[WHAT YOU NEED TO DO] Without pictures, repeat exactly the lines from the one containing "hfov_deg: 16.6" through the end of the entries.

[RECORDS PROVIDED]
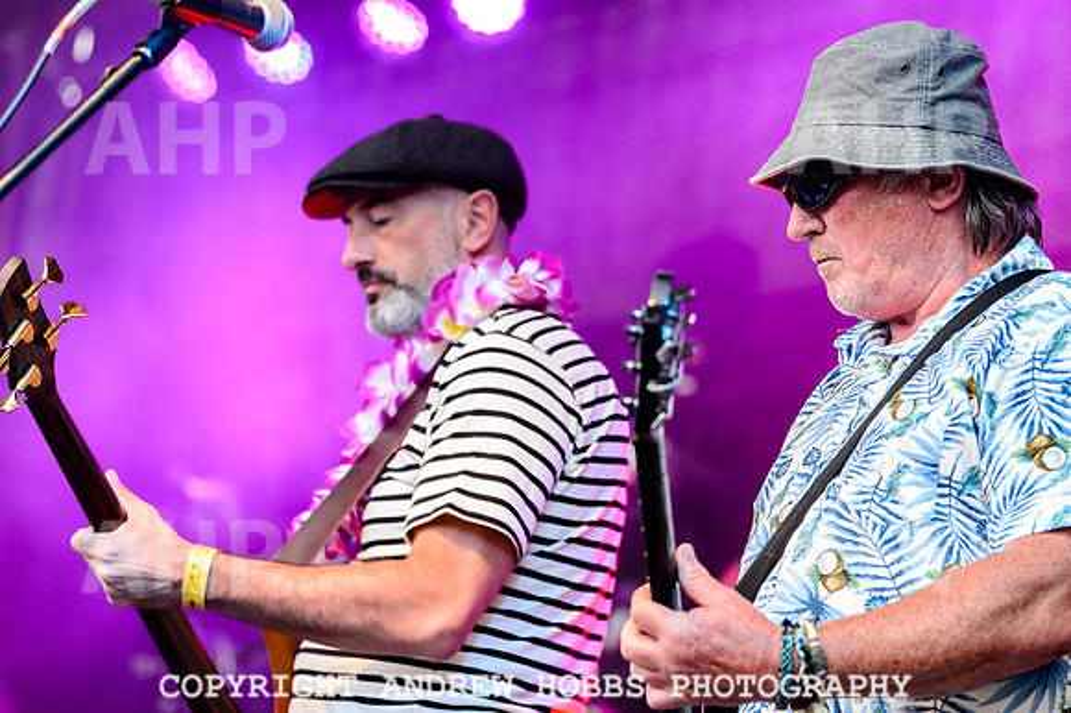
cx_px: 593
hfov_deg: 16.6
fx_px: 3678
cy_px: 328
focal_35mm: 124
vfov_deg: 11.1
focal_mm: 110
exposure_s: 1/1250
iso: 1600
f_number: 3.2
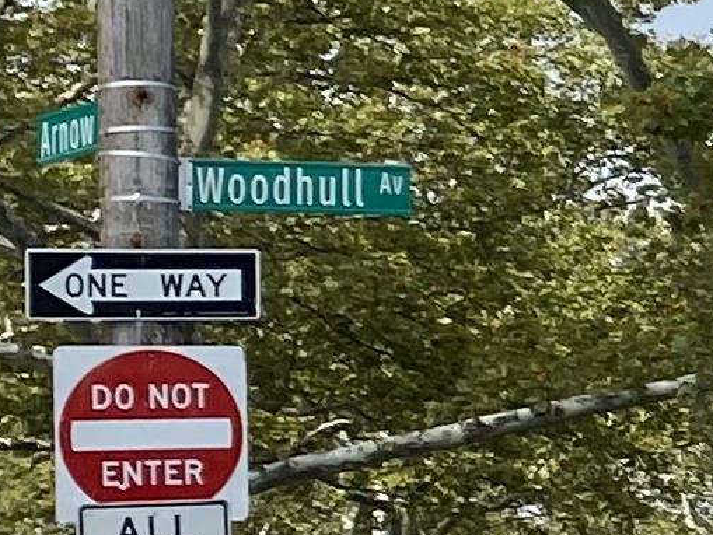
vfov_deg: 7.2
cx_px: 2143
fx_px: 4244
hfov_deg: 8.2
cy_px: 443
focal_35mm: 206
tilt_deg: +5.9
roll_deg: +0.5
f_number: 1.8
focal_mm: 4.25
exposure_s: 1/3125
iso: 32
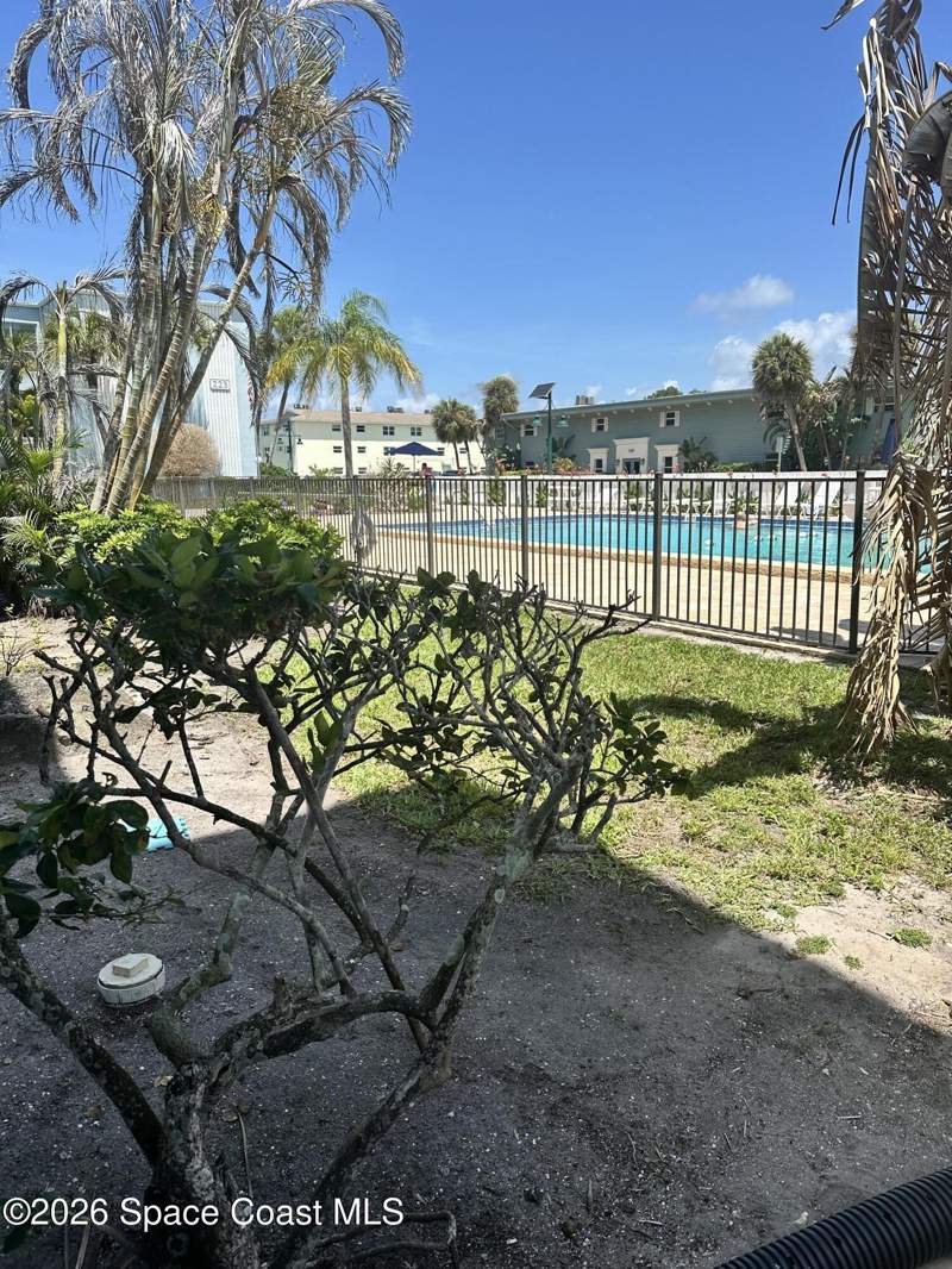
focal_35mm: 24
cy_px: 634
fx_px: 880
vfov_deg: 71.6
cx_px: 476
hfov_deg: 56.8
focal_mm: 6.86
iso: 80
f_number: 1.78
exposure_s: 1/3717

[SOLUTION TO THIS EXERCISE]
hfov_deg: 16.6
fx_px: 3678
cy_px: 328
focal_35mm: 124
vfov_deg: 11.1
focal_mm: 110
exposure_s: 1/1250
iso: 1600
f_number: 3.2
vfov_deg: 7.2
cx_px: 2143
fx_px: 4244
hfov_deg: 8.2
cy_px: 443
focal_35mm: 206
tilt_deg: +5.9
roll_deg: +0.5
f_number: 1.8
focal_mm: 4.25
exposure_s: 1/3125
iso: 32
focal_35mm: 24
cy_px: 634
fx_px: 880
vfov_deg: 71.6
cx_px: 476
hfov_deg: 56.8
focal_mm: 6.86
iso: 80
f_number: 1.78
exposure_s: 1/3717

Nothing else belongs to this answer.